炎をもってしても融けない華は、段々と魔人を締め上げていく。
『か、体が……寒い。なぜだ、炎を纏っているのに寒さを感じる……』
「シャルネ、終わらせなさい」
「――嫌な女。でも、わかった」
ゆっくりと近付くシャルネに、魔人は怯えた表情を浮かべるしかなかった。
炎が消え、白く染まった魔人の肉体をシャルネが一発殴ると、氷のように砕け散って風にさらわれていった。
「――つまんねえ。手ぇ出すなよ、レーネ」
「たーりーなーいっ!!」
「――終了」
篭手を取り外しながら不満気なシャルネ。消化不良のダリアとリリー。
ダリアは不満をぶつけるように家を殴り、一撃で崩壊させてしまった。
リリーは尻尾を左右に激しく振り回して不満を表していた。
「……やっと帰れる」
「討伐完了っすね」
「時間が掛かり過ぎたわね」
「任務完了。帰りましょうか」
戦っていた四人が武器を仕舞った後、七人は揃って町を離れた。
町の人々はただ茫然と見送ることしか出来ず、御礼を言う事も叶わなかった。
意気揚々と帰って来た七人を迎えたのは、無表情の団長であった。
彼女達が所属するギルドの長。その人は感情のない顔で報告を聞いていた。
「任務完了です。御褒美をください」
御褒美を貰えることを信じて疑わない七人に、苦々しい表情を浮かべながら呆れた声で団長は無慈悲な宣告を下す。

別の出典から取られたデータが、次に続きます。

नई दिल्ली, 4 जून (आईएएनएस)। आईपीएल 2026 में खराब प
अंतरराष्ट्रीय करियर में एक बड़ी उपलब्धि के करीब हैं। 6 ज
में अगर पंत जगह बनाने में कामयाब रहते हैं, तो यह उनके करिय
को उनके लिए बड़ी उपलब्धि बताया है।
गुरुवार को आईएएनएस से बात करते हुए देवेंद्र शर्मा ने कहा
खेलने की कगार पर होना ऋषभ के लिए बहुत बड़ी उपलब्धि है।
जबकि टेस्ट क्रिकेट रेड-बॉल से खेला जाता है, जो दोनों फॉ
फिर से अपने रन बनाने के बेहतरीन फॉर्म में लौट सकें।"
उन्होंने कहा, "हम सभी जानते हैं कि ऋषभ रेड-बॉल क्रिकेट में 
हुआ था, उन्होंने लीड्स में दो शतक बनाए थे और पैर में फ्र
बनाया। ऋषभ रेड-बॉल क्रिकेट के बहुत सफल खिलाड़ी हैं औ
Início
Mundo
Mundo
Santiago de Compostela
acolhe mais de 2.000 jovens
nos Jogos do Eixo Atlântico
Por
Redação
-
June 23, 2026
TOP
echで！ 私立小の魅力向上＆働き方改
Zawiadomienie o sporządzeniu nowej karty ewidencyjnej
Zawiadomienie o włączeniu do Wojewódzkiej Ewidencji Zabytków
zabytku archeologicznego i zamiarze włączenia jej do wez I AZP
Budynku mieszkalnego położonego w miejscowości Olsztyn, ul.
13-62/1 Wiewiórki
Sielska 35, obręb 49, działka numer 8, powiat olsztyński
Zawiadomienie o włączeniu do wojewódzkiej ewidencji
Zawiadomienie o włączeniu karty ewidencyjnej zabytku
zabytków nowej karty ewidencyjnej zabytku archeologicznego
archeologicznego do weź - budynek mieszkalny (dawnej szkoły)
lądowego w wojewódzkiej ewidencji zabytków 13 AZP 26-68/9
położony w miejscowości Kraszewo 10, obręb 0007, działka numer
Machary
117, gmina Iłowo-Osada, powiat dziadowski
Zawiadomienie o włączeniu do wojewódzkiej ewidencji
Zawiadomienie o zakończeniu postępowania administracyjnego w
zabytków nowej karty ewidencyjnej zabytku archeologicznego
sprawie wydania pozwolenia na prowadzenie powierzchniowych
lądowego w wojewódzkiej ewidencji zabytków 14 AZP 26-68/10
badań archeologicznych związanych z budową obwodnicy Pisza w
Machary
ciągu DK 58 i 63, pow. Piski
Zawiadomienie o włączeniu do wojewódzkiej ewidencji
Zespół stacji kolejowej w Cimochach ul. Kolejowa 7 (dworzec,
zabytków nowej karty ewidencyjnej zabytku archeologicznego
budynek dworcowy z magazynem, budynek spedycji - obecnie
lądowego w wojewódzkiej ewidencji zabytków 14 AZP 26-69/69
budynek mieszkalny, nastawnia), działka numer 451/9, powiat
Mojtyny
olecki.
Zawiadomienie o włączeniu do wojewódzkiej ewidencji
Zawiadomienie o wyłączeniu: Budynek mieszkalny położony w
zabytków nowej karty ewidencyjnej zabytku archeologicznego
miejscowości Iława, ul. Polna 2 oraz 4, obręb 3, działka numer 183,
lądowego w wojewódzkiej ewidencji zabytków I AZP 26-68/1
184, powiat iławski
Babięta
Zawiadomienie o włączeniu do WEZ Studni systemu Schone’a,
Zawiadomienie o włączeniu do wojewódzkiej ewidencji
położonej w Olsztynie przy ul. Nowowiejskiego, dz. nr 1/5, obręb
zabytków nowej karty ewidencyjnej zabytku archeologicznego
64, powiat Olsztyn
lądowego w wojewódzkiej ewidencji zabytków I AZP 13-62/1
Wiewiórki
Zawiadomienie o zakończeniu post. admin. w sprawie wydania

「町への被害甚大に、ダリアは故意に民家を壊した。お前ら当分メシ抜きだ。あと、任務も簡単なモノだけな」
『そんなー!!!!!!!』
彼女達七人は、団長より賜った名で一括りに『魔女』と呼ばれている。
理由は団長しか知らない。
彼女達『魔女』がこの物語の主人公たちだ。